Earlier this month I attended Global Shop in Las Vegas.  For those of you not in retail design, Global Shop is THE yearly trade show for all things retail.   It covers everything from workshops on the latest trends to new shelving for store displays.

I attended the show this year because many of my clients were going and I like to keep up to date on the latest trends and challenges in retail.  My approach this year was three fold.  First, walk the show floor.  This is a great way to spot new trends in retail as well as understand what is tried and true.

Second, I network.  The show is a great place to connect with existing clients and candidates and meet new ones.  I also enjoy the Retail Design Awards.

There is also all the hosted bars sponsored by different vendors, but what happens in Vegas…

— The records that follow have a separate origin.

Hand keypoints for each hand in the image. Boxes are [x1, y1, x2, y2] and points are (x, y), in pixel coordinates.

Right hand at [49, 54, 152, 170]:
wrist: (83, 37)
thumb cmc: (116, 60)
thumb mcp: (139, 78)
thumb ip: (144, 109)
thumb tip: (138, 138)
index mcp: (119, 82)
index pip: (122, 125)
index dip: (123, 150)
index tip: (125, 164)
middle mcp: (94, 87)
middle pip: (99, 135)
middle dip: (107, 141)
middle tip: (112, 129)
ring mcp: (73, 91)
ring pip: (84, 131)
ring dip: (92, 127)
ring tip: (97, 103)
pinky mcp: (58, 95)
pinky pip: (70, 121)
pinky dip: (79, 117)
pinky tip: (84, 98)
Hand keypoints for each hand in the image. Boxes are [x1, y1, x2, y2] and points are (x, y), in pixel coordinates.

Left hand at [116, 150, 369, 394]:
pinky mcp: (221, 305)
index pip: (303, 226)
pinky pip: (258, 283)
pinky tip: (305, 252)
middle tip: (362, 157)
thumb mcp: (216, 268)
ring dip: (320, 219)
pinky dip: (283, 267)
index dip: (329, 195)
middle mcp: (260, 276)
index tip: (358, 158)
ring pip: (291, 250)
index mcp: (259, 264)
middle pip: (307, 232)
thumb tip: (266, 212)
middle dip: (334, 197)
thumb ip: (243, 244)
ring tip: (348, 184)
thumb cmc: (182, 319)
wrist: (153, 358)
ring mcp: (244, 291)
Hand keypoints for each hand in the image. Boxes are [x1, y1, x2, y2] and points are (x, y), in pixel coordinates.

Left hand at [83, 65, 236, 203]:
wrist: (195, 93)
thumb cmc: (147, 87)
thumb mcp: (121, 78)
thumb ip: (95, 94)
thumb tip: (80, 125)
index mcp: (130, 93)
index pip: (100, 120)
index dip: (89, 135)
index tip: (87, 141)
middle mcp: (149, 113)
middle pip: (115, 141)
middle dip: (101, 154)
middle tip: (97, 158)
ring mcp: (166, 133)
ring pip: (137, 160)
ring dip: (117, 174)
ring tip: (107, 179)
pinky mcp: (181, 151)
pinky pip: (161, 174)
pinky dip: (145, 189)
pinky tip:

The third arm of my approach is to attend interesting, design focused classes.  I feel this is where I learn the most about new trends and new challenges in the retail design field.

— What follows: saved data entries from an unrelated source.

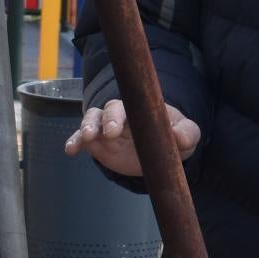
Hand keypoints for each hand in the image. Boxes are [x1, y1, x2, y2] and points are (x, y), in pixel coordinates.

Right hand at [63, 99, 198, 177]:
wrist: (161, 152)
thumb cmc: (173, 136)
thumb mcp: (187, 135)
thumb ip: (187, 134)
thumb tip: (180, 137)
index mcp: (140, 110)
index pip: (127, 105)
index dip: (118, 115)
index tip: (114, 129)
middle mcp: (120, 115)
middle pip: (105, 111)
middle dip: (101, 122)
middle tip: (104, 135)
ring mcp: (106, 128)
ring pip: (90, 121)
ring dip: (85, 128)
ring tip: (85, 140)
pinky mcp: (98, 143)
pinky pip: (82, 139)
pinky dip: (74, 141)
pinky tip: (71, 150)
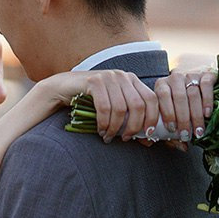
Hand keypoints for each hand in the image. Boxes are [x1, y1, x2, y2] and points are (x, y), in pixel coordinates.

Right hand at [41, 70, 157, 141]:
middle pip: (138, 105)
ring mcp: (108, 77)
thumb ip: (130, 119)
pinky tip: (100, 129)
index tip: (148, 134)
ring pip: (120, 108)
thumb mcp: (114, 107)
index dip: (153, 118)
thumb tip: (148, 141)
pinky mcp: (93, 81)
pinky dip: (103, 122)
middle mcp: (122, 76)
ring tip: (108, 136)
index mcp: (132, 80)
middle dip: (133, 126)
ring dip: (115, 127)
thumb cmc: (92, 101)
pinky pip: (104, 107)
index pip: (151, 99)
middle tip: (125, 138)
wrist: (65, 87)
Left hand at [153, 70, 215, 150]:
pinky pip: (206, 86)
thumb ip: (174, 128)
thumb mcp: (173, 112)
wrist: (197, 78)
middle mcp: (174, 78)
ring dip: (196, 115)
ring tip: (198, 130)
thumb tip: (183, 147)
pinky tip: (207, 114)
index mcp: (161, 85)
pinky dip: (207, 101)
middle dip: (183, 119)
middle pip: (179, 98)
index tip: (172, 130)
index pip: (162, 97)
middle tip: (187, 134)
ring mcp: (190, 74)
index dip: (167, 114)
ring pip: (193, 94)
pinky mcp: (206, 74)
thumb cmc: (180, 101)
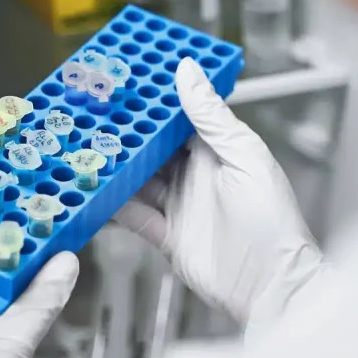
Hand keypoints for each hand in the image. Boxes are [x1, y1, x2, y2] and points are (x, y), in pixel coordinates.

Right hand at [114, 58, 323, 325]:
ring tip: (85, 149)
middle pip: (154, 148)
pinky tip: (93, 192)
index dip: (155, 101)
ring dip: (116, 167)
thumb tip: (188, 72)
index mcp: (218, 150)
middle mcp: (197, 175)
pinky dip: (114, 204)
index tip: (126, 83)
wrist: (269, 285)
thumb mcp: (244, 157)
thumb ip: (212, 117)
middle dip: (127, 133)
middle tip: (93, 114)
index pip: (181, 117)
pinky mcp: (167, 236)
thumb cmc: (272, 220)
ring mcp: (181, 205)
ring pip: (139, 179)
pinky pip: (133, 215)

Now that I am back into my day-to-day I will be writing a series of blog posts about the classes I attended.  If I were to create a theme to this year’s event overall it would be “Retail is Personal” or maybe “Retail in Transition”.  In the fasted-paced, always connected, social media, instant feedback and suggestion world we live in, retail is making some exciting, and maybe controversial, changes.

This first post is about the mingling of the on-line and brick and mortar shopping experience.

First, watch this video

I am sure most of you have seen this.  I have seen it several times and I am still amazed.  Think of the possibilities.  The shopper still has the social interaction, a major aspect of shopping, yet has access to unlimited and even unique products, much like online.  Companies also benefit.  Stock can be minimal; items are simply shipped from a central warehouse when purchased.  Warehouse costs dwindle.

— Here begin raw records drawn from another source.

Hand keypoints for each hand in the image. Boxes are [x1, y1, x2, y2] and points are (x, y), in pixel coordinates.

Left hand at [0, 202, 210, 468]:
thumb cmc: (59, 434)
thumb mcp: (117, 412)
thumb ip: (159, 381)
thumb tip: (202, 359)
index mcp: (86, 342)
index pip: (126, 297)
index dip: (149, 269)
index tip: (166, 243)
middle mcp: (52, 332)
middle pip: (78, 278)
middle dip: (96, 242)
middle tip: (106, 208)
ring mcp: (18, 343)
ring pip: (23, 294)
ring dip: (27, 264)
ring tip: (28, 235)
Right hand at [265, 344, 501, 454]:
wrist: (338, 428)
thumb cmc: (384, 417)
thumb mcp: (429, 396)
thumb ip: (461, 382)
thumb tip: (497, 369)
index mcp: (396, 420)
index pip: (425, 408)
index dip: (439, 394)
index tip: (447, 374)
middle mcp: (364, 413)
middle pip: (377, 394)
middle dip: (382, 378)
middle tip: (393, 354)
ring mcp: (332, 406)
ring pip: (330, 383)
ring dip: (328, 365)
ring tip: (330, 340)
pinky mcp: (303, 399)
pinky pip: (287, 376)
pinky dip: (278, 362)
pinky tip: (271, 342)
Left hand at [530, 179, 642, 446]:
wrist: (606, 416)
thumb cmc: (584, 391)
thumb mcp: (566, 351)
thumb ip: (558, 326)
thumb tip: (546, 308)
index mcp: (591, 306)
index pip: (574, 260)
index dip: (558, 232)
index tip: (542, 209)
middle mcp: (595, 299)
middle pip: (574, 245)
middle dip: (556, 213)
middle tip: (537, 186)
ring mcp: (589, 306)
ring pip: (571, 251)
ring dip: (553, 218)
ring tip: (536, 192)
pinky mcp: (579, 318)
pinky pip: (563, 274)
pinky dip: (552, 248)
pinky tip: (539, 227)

One talk that I think addressed how retailers are blending the on-line with the brick and mortar was titled Designing Right Brain Stores, hosted by David Kepron a Principal with Callison.  His talk was very interesting with many topics that ranged from the right and left brain, social interaction and the main point I came away with, shopping=playing.  Playing the way a child might play, having fun, enjoying yourself and not noticing the passing of time, playing like you do on Facebook or other on-line sites.

From the looks of this video, shopping is well on its way to meeting the child in each of us in a very personal way.